* Task:
Look through the data below and, wherever a line carries the word "against", please copy that line.

Data extracts START

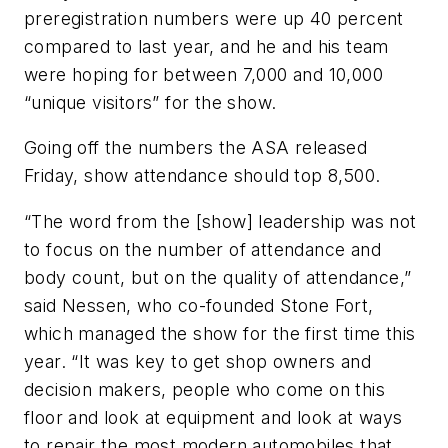
preregistration numbers were up 40 percent
compared to last year, and he and his team
were hoping for between 7,000 and 10,000
“unique visitors” for the show.
Going off the numbers the ASA released
Friday, show attendance should top 8,500.
“The word from the [show] leadership was not
to focus on the number of attendance and
body count, but on the quality of attendance,”
said Nessen, who co-founded Stone Fort,
which managed the show for the first time this
year. “It was key to get shop owners and
decision makers, people who come on this
floor and look at equipment and look at ways
to repair the most modern automobiles that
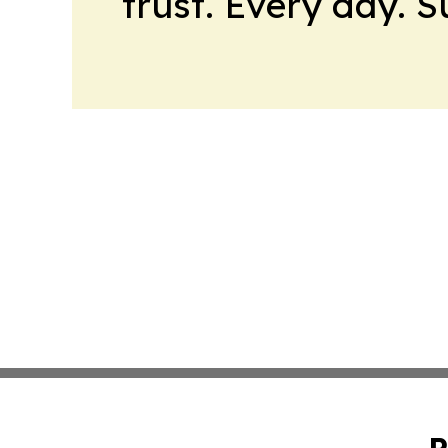
trust. Every day. 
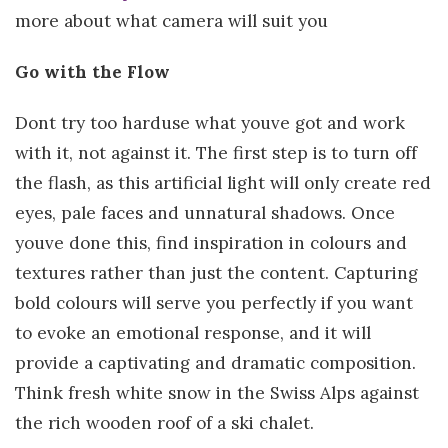
more about what camera will suit you
Go with the Flow
Dont try too harduse what youve got and work
with it, not against it. The first step is to turn off
the flash, as this artificial light will only create red
eyes, pale faces and unnatural shadows. Once
youve done this, find inspiration in colours and
textures rather than just the content. Capturing
bold colours will serve you perfectly if you want
to evoke an emotional response, and it will
provide a captivating and dramatic composition.
Think fresh white snow in the Swiss Alps against
the rich wooden roof of a ski chalet.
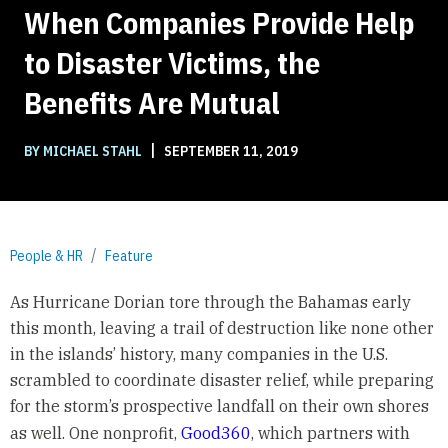
When Companies Provide Help
to Disaster Victims, the
Benefits Are Mutual
|
BY MICHAEL STAHL
SEPTEMBER 11, 2019
People & HR
Feature
As Hurricane Dorian tore through the Bahamas early
this month, leaving a trail of destruction like none other
in the islands’ history, many companies in the U.S.
scrambled to coordinate disaster relief, while preparing
for the storm’s prospective landfall on their own shores
as well. One nonprofit,
Good360
,
which partners with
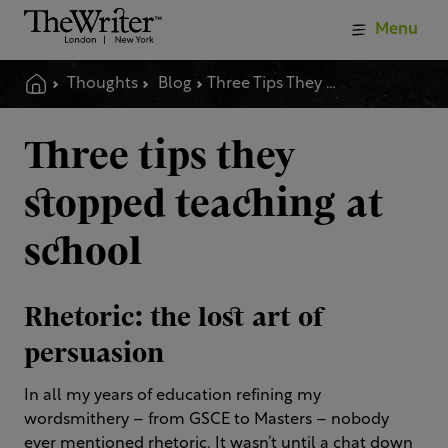
Menu
Thoughts
Blog
Three Tips They Stopped Teaching At School
Three tips they
stopped teaching at
school
Rhetoric: the lost art of
persuasion
In all my years of education refining my
wordsmithery – from GSCE to Masters – nobody
ever mentioned rhetoric. It wasn’t until a chat down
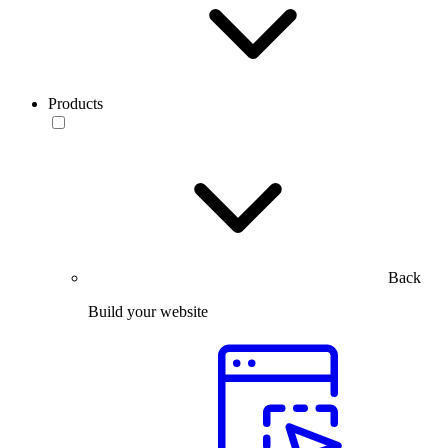
Products
Back
Build your website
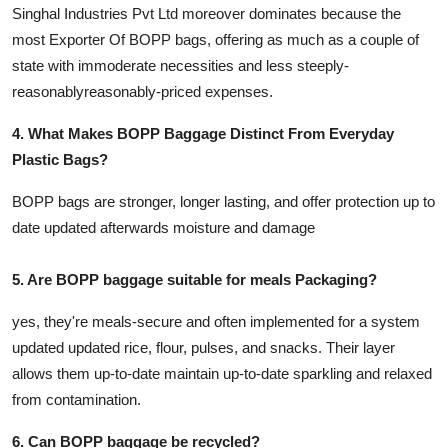
Singhal Industries Pvt Ltd moreover dominates because the
most Exporter Of BOPP bags, offering as much as a couple of
state with immoderate necessities and less steeply-
reasonablyreasonably-priced expenses.
4. What Makes BOPP Baggage Distinct From Everyday
Plastic Bags?
BOPP bags are stronger, longer lasting, and offer protection up to
date updated afterwards moisture and damage
5. Are BOPP baggage suitable for meals Packaging?
yes, they're meals-secure and often implemented for a system
updated updated rice, flour, pulses, and snacks. Their layer
allows them up-to-date maintain up-to-date sparkling and relaxed
from contamination.
6. Can BOPP baggage be recycled?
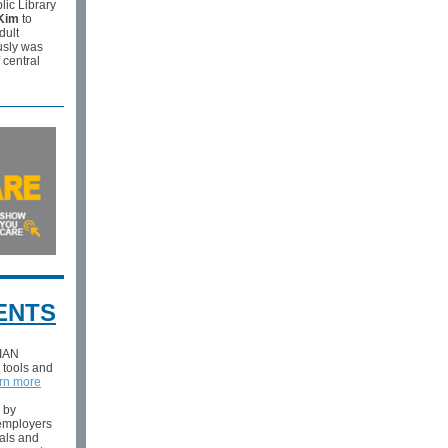
lic Library
Kim
to
dult
usly was
 central
ENTS
 IAN
, tools and
rn more
l by
 employers
als and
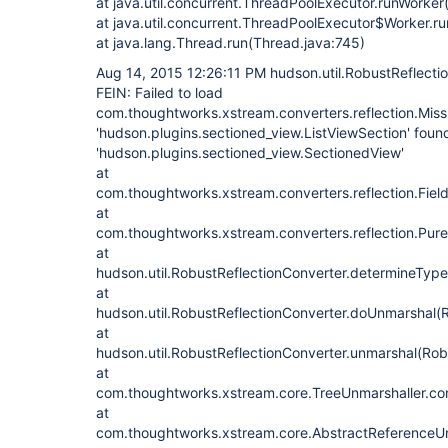
at java.util.concurrent.ThreadPoolExecutor.runWorke
at java.util.concurrent.ThreadPoolExecutor$Worker.r
at java.lang.Thread.run(Thread.java:745)
Aug 14, 2015 12:26:11 PM hudson.util.RobustReflecti
FEIN: Failed to load
com.thoughtworks.xstream.converters.reflection.Missi
'hudson.plugins.sectioned_view.ListViewSection' found
'hudson.plugins.sectioned_view.SectionedView'
at
com.thoughtworks.xstream.converters.reflection.FieldD
at
com.thoughtworks.xstream.converters.reflection.Pure
at
hudson.util.RobustReflectionConverter.determineType
at
hudson.util.RobustReflectionConverter.doUnmarshal(R
at
hudson.util.RobustReflectionConverter.unmarshal(Rob
at
com.thoughtworks.xstream.core.TreeUnmarshaller.con
at
com.thoughtworks.xstream.core.AbstractReferenceUn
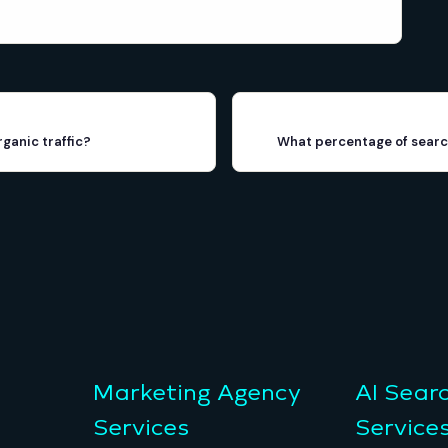
rganic traffic?
What percentage of search
Marketing Agency
AI Sear
Services
Service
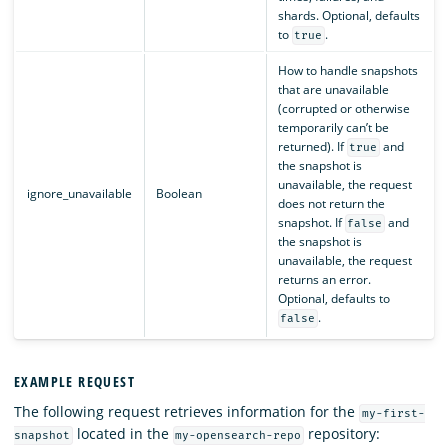
shards. Optional, defaults
to
.
true
How to handle snapshots
that are unavailable
(corrupted or otherwise
temporarily can’t be
returned). If
and
true
the snapshot is
unavailable, the request
ignore_unavailable
Boolean
does not return the
snapshot. If
and
false
the snapshot is
unavailable, the request
returns an error.
Optional, defaults to
.
false
EXAMPLE REQUEST
The following request retrieves information for the
my-first-
located in the
repository:
snapshot
my-opensearch-repo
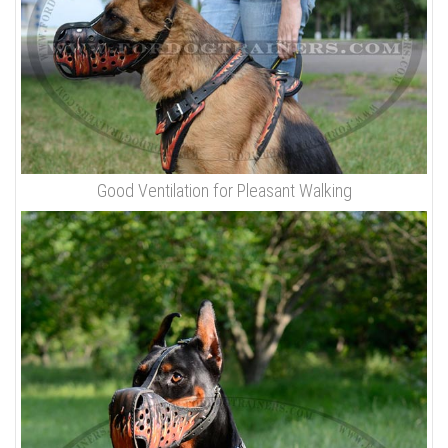
Good Ventilation for Pleasant Walking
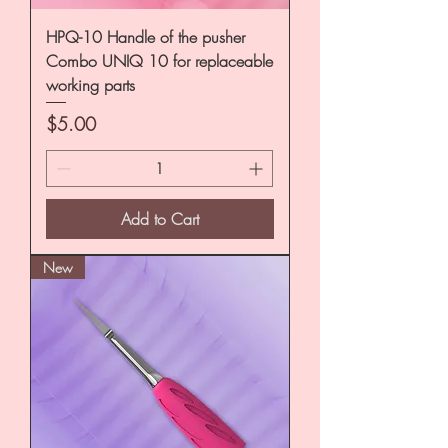
HPQ-10 Handle of the pusher
Combo UNIQ 10 for replaceable
working parts
Price
$5.00
Add to Cart
New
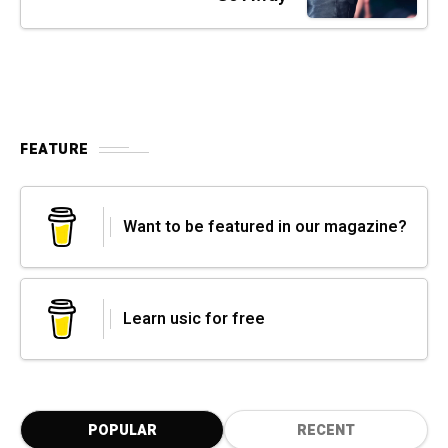
FEATURE
Want to be featured in our magazine?
Learn usic for free
POPULAR
RECENT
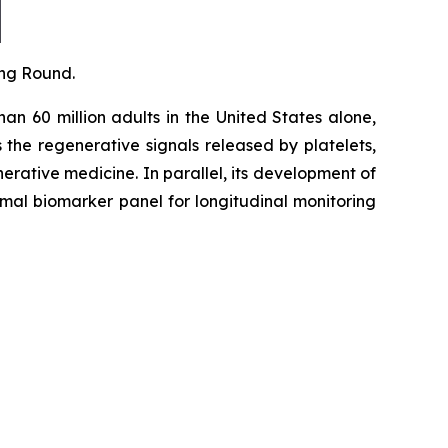
ing Round.
an 60 million adults in the United States alone,
the regenerative signals released by platelets,
erative medicine. In parallel, its development of
al biomarker panel for longitudinal monitoring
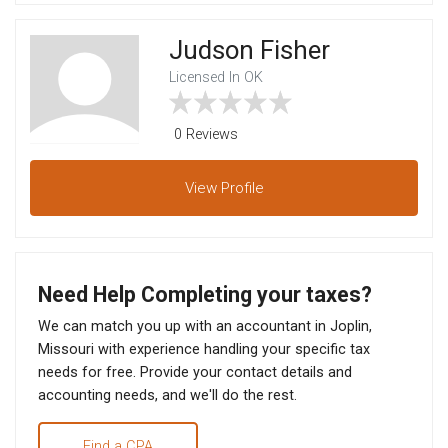
Judson Fisher
Licensed In OK
0 Reviews
View
Profile
Need Help Completing your taxes?
We can match you up with an accountant in Joplin,
Missouri with experience handling your specific tax
needs for free. Provide your contact details and
accounting needs, and we'll do the rest.
Find a CPA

Data extracts END

* Written response:
with it, not against it. The first step is to turn off
Think fresh white snow in the Swiss Alps against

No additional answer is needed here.